A gala to celebrate 50 years of existence for the Beth Tikvah Synagogue has been put on pause given the on-going Israel-Hamas war and the sadness it’s brought to the Jewish congregation.

“Now doesn’t feel like a celebrating time,” said Susan Tendler, rabbi of Beth Tikvah.

Mindy Zimmering, who is the gala chair, said, while the Jewish community shouldn’t “cower,” now doesn’t seem like a good time to hold the planned gala, which would have commemorated the south Richmond synagogue’s 50th anniversary.

The on-going war is making the Jewish community feel like they’re “walking in mud,” Zimmering added.

“Please, god, make this end,” she told the Richmond News.

For the Jewish community, the hostages being held by Hamas are weighing heavily on their minds, and it seems everyone has a connection to them or someone killed in the Oct. 7 attack, Tendler explained.

Tendler said they are praying for the hostages to be returned home.

She also wants to see an end to the humanitarian crisis that is unfolding.

“I don’t believe Hamas represents the Palestinian people,” Tendler said.

The synagogue near Railway Avenue and Williams Road opened its doors in 1977, but the congregation was established in 1973.

Zimmering said the synagogue, that comprises about 200 families, has always been, and continues to be, very active in Richmond, delivering kosher meals to people who are house-bound, running hamper programs, visiting the sick and helping families who lose loved ones.

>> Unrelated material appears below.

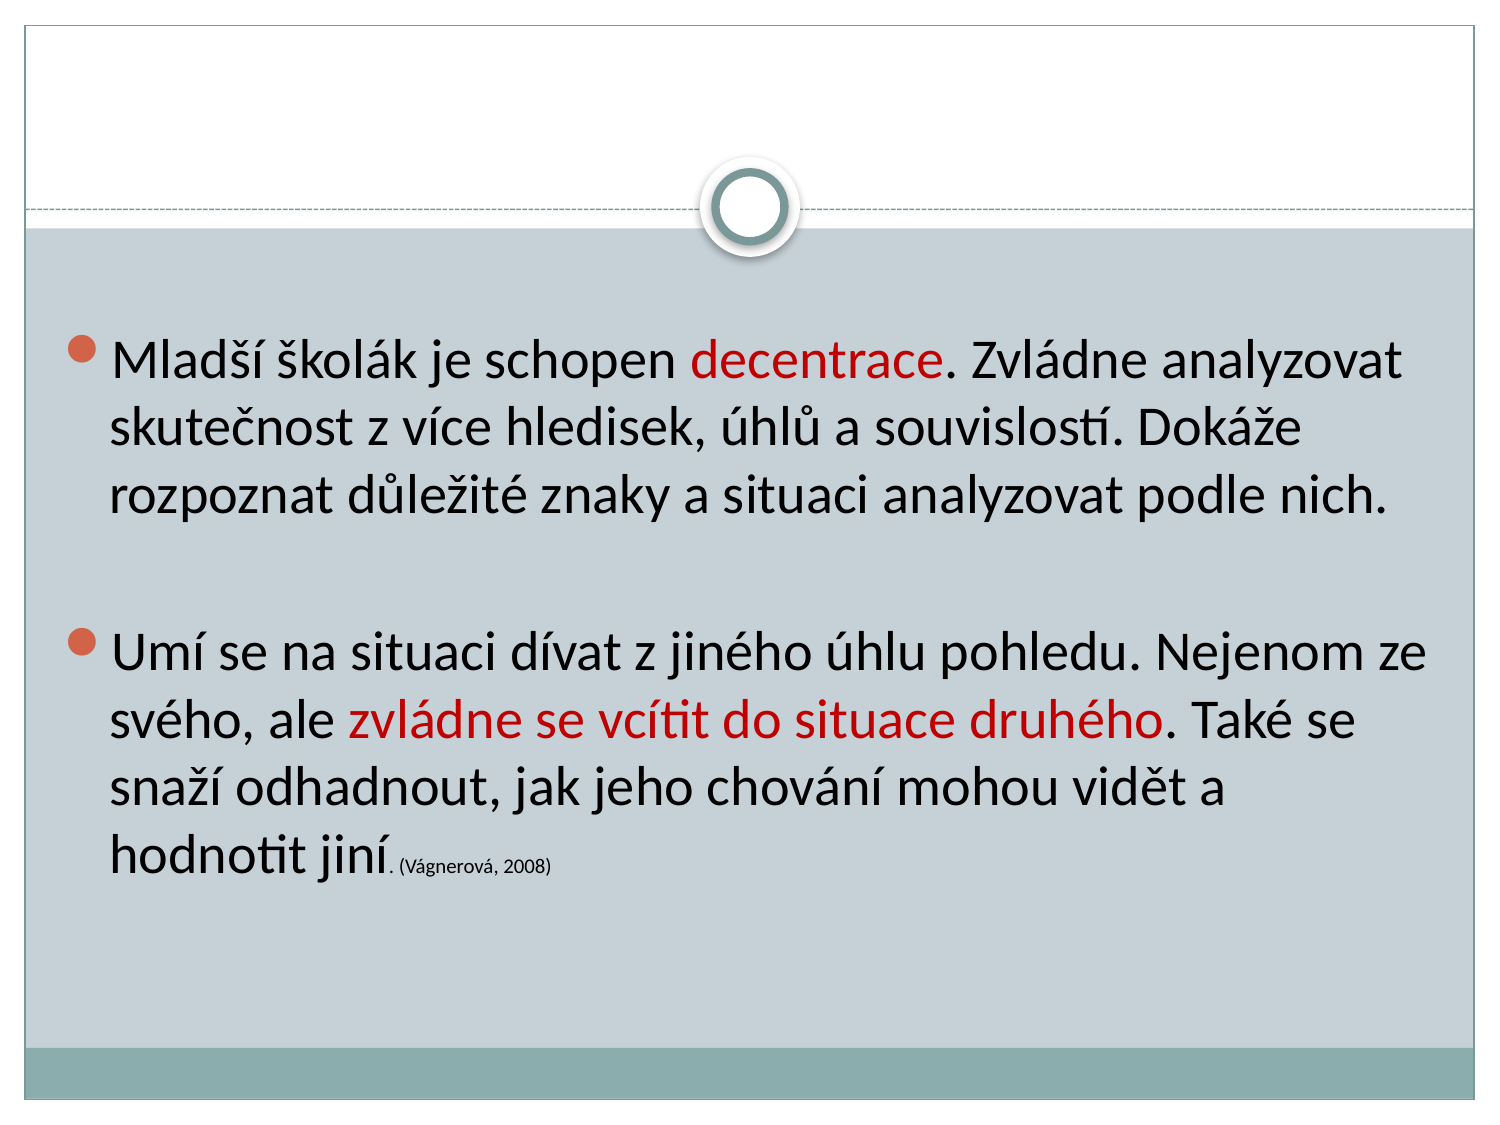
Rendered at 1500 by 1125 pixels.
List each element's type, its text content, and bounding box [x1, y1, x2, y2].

list Mladší školák je schopen decentrace. Zvládne analyzovat skutečnost z více hledisek, úhlů a souvislostí. Dokáže rozpoznat důležité znaky a situaci analyzovat podle nich. Umí se na situaci dívat z jiného úhlu pohledu. Nejenom ze svého, ale zvládne se vcítit do situace druhého. Také se snaží odhadnout, jak jeho chování mohou vidět a hodnotit jiní. (Vágnerová, 2008) [49, 314, 1445, 1001]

There is a saying in Judaism, she said, “tikku olam” which means “repair the world,” and that is the credo of Beth Tikvah, Zimmering explained.

The war between Israel and the terrorist group Hamas, which controls the Gaza Strip where two million Palestinians live, began on Oct. 7 when Hamas breached Israeli security and raided two kibbutzim and attacked people at a music concert.

In addition to killing 1,400 Israelis, they took about 200 hostages who are largely still being held in Gaza.

Israel has been bombing Gaza since then, trying to root out Hamas and find the hostages. They began a ground offensive more than a week ago.

It’s estimated about 12,000 people have died in Gaza since the war began.

Zimmering said she believes in a two-state solution to the Israel-Palestinian situation, but she is “not a fan of Hamas,” and she describes the terrorist group’s attack on Israel as “horrific.”